By default, llama.cpp's logs are sent to stderr (note: stderr is different from *err* and System/err). The log output can be redirected by setting a log callback.

;; disable logging
(llama/set-log-callback (fn [& args]))
;; print to stdout
(llama/set-log-callback
(fn [log-level msg]
(let [level-str (case log-level
2 "error"
3 "warn"
4 "info"
5 "debug")]
(println log-level msg))))

Generating Embeddings

To generate embeddings, contexts must be created with :embedding set to true.

(def llama-embedding-context
(llama/create-context model-path
{:embedding true}))
#object[com.phronemophobic.llama.raw_gguf.proxy$com.sun.jna.Pointer$ILookup$ILLamaContext$AutoCloseable$49378b1 0x64fb0c37 "
native@0x7fb1ef70f770"
]
(vec
(llama/generate-embedding llama-embedding-context "hello world"))
[2.6690612 4.1604795 -5.831996 -3.5878224 1.4617678 -3.605975 1.4035625 2.2367547 3.0567505 -4.382091 1.1975286 -1.0328231 -2.4289412 -1.315618 -0.2870509 -0.8754218 -21.075155 -1.2797574 -7.187202 -2.817467 876 more elided]

FAQ

Context size exceeded

This exception means that the maximum number of tokens for a particular context have been generated and that no more tokens can be generated.
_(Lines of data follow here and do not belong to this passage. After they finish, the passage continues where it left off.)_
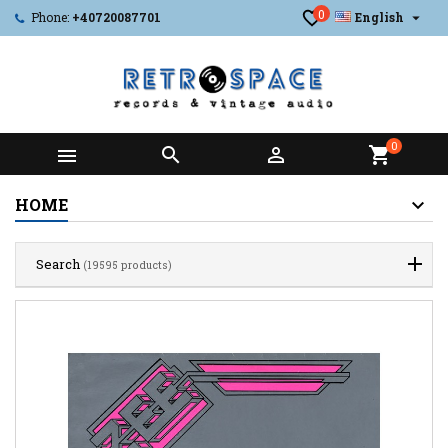
0

Phone:
+40720087701
English
0



shopping_cart
HOME
Search
(19595 products)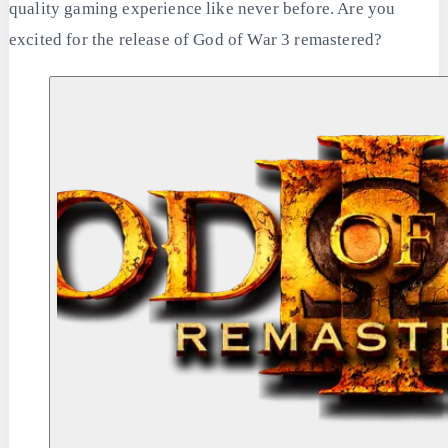
quality gaming experience like never before. Are you
excited for the release of God of War 3 remastered?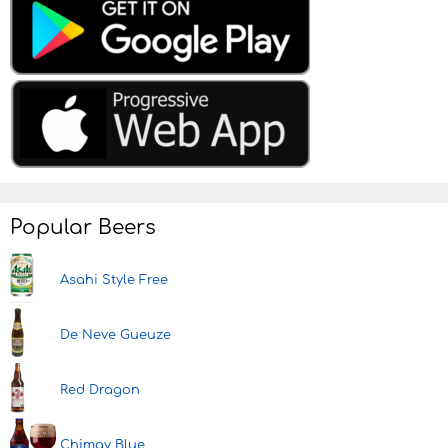
Popular Beers
Asahi Style Free
De Neve Gueuze
Red Dragon
Chimay Blue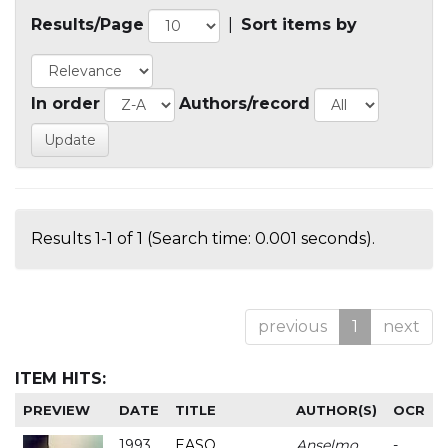
Results/Page
|
Sort items by
In order
Authors/record
Results 1-1 of 1 (Search time: 0.001 seconds).
previous
1
next
ITEM HITS:
PREVIEW
DATE
TITLE
AUTHOR(S)
OCR
1993
EASO
Anselmo
-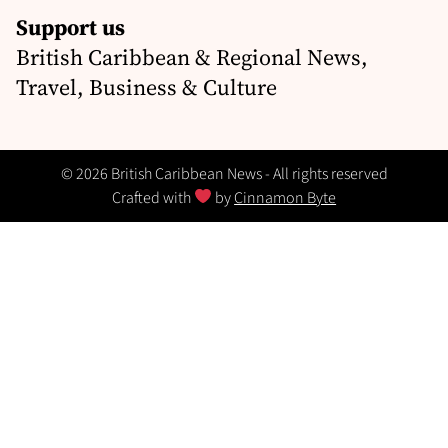
Support us
British Caribbean & Regional News,
Travel, Business & Culture
© 2026 British Caribbean News - All rights reserved
Crafted with
by
Cinnamon Byte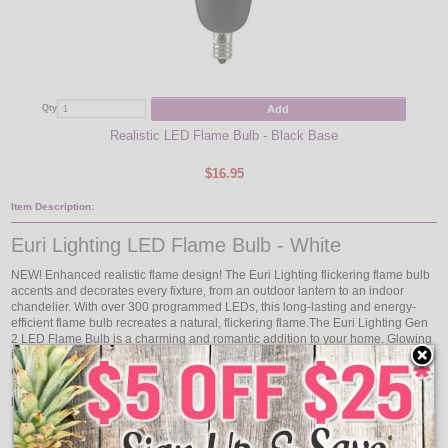
Add
Qty
Realistic LED Flame Bulb - Black Base
$16.95
Item Description:
Euri Lighting LED Flame Bulb - White
NEW! Enhanced realistic flame design! The Euri Lighting flickering flame bulb
accents and decorates every fixture, from an outdoor lantern to an indoor
chandelier. With over 300 programmed LEDs, this long-lasting and energy-
efficient flame bulb recreates a natural, flickering flame.The Euri Lighting Gen
2 LED Flame Bulb is a charming and romantic addition to your home. Glowing
in Candle Light (1800K) color temperature, this decorative flame bulb offers a
clear glass lens, flame shape body and white base.
Estimated Energy Cost:
$0.12 Per year
Product Features: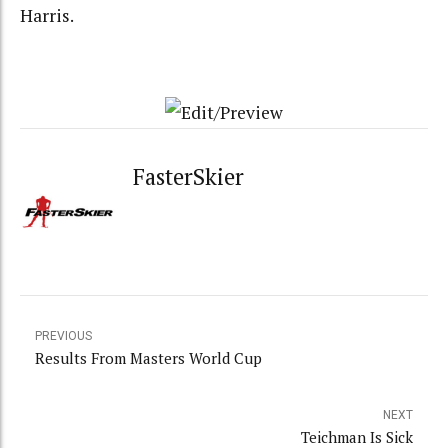
Harris.
FasterSkier
PREVIOUS
Results From Masters World Cup
NEXT
Teichman Is Sick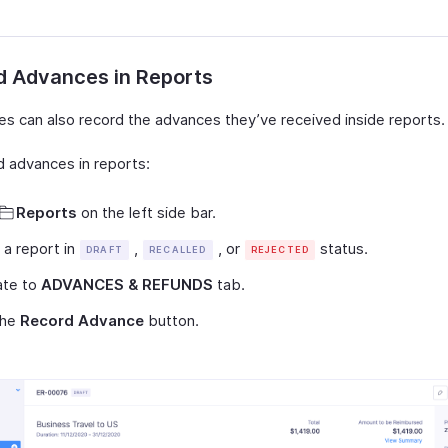
d Advances in Reports
s can also record the advances they’ve received inside reports.
d advances in reports:
Reports
on the left side bar.
 a report in
,
, or
status.
DRAFT
RECALLED
REJECTED
ate to
ADVANCES & REFUNDS
tab.
the
Record Advance
button.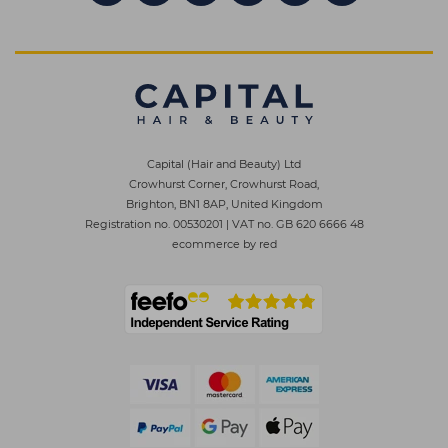
Capital (Hair and Beauty) Ltd
Crowhurst Corner, Crowhurst Road,
Brighton, BN1 8AP, United Kingdom
Registration no. 00530201
|
VAT no. GB 620 6666 48
ecommerce by red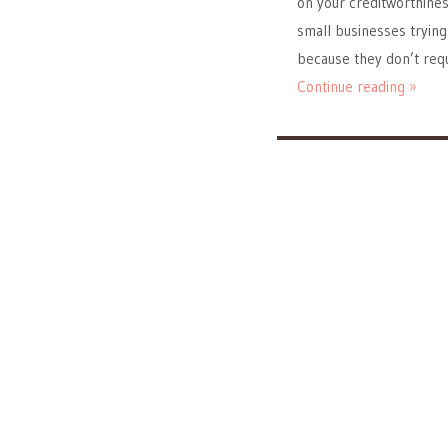
on your creditworthine
small businesses trying 
because they don’t requ
Continue reading »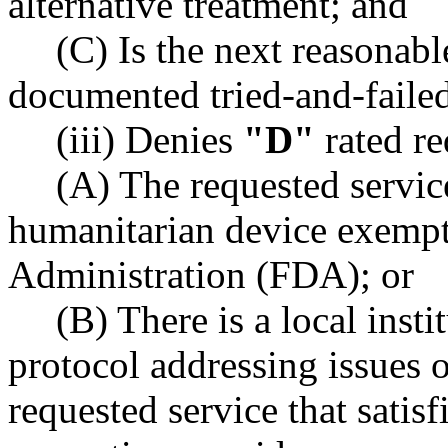
alternative treatment; and
(C) Is the next reasonable
documented tried-and-failed
(iii) Denies
"D"
rated re
(A) The requested servic
humanitarian device exemp
Administration (FDA); or
(B) There is a local inst
protocol addressing issues o
requested service that satis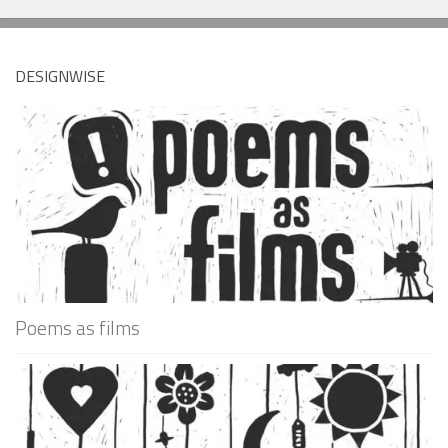
DESIGNWISE
Poems as films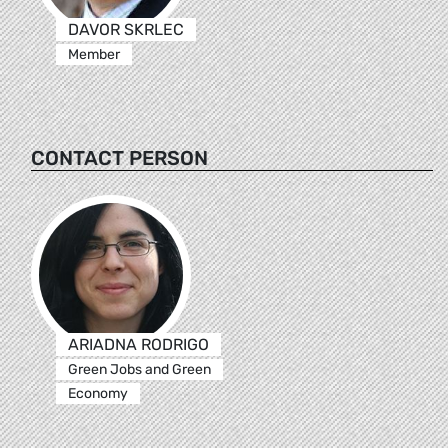
DAVOR SKRLEC
Member
CONTACT PERSON
ARIADNA RODRIGO
Green Jobs and Green
Economy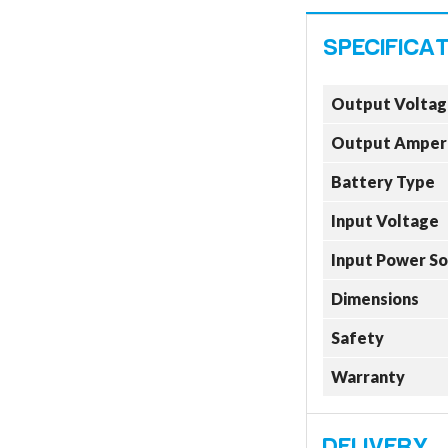
Output Voltag
Output Amper
Battery Type
Input Voltage
Input Power S
Dimensions
Safety
Warranty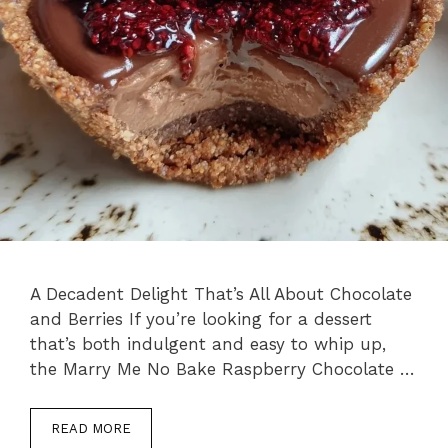
A Decadent Delight That’s All About Chocolate
and Berries If you’re looking for a dessert
that’s both indulgent and easy to whip up,
the Marry Me No Bake Raspberry Chocolate …
READ MORE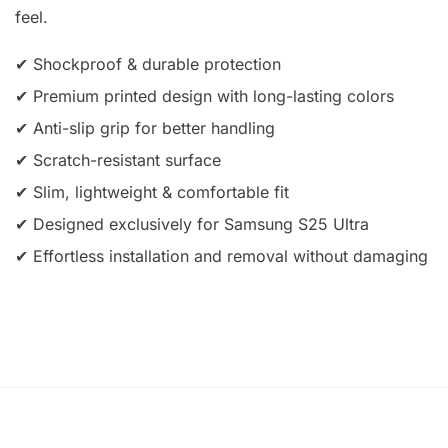
feel.
✔ Shockproof & durable protection
✔ Premium printed design with long-lasting colors
✔ Anti-slip grip for better handling
✔ Scratch-resistant surface
✔ Slim, lightweight & comfortable fit
✔ Designed exclusively for Samsung S25 Ultra
✔ Effortless installation and removal without damaging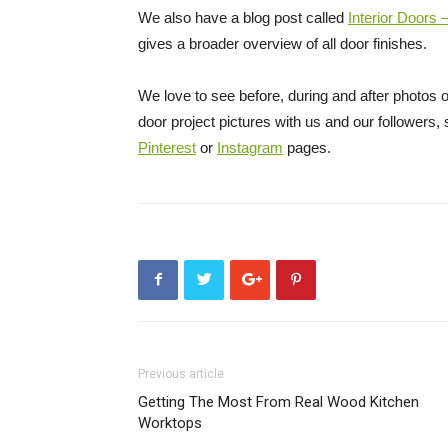
We also have a blog post called
Interior Doors
gives a broader overview of all door finishes.
We love to see before, during and after photos of
door project pictures with us and our followers
Pinterest
or
Instagram
pages.
Previous article
Getting The Most From Real Wood Kitchen
Worktops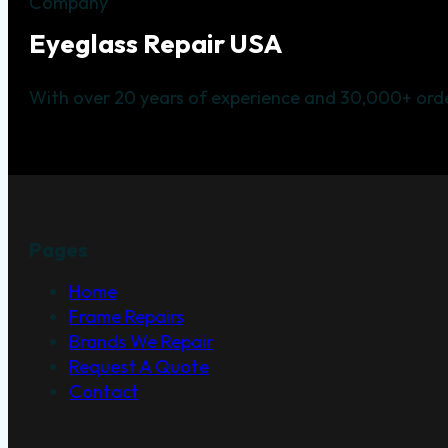
Company
Eyeglass Repair USA
With over 20 years of experience and 30,000+ orde
Pages
Home
Frame Repairs
Brands We Repair
Request A Quote
Contact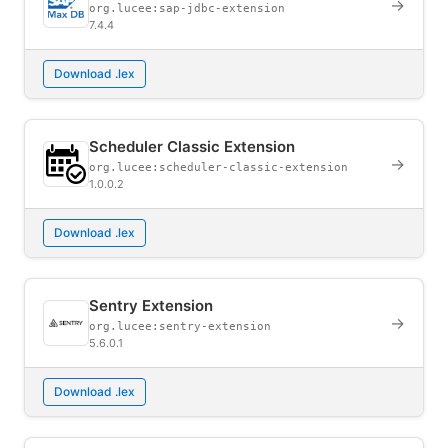
→
org.lucee:sap-jdbc-extension
7.4.4
Download .lex
Scheduler Classic Extension
→
org.lucee:scheduler-classic-extension
1.0.0.2
Download .lex
Sentry Extension
→
org.lucee:sentry-extension
5.6.0.1
Download .lex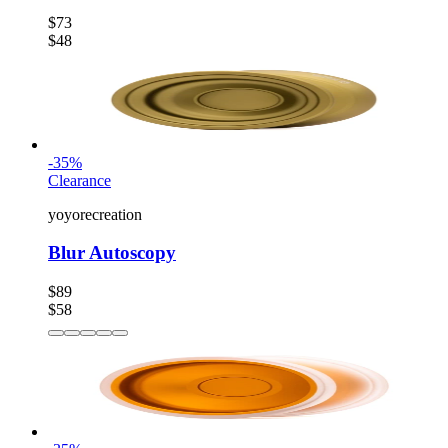
$73
$48
-
35
%
Clearance
yoyorecreation
Blur Autoscopy
$89
$58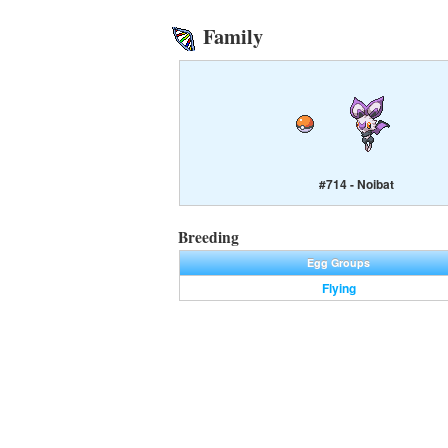
Family
#714 - Noibat
Breeding
Egg Groups
Flying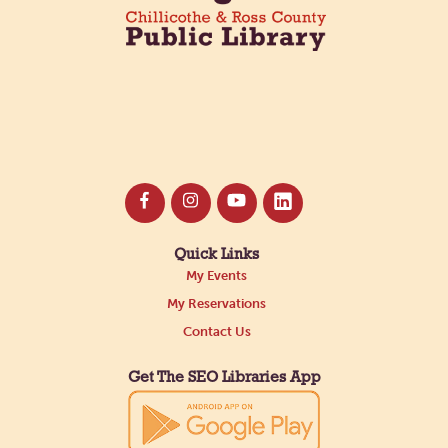
Quick Links
My Events
My Reservations
Contact Us
Get The SEO Libraries App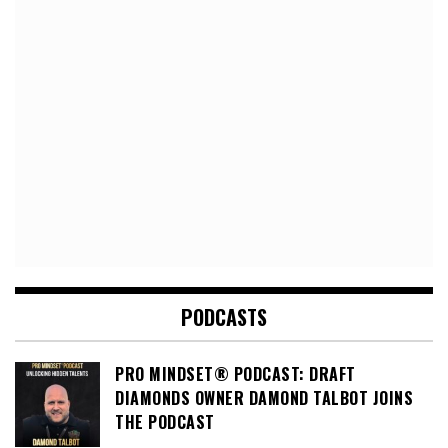
PODCASTS
PRO MINDSET® PODCAST: DRAFT
DIAMONDS OWNER DAMOND TALBOT JOINS
THE PODCAST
There are many options for handling generation beyond the context size that are beyond the scope of this documentation. However, one easy option is to increase the context size of the context if the context size is not already at its maximum (see :n-ctx). The maximum context size will depend on your hardware and the model. However, there are tradeoffs to larger context sizes that can be mitigated with other techniques. The Local LLama subreddit can be a good resource for practical tips.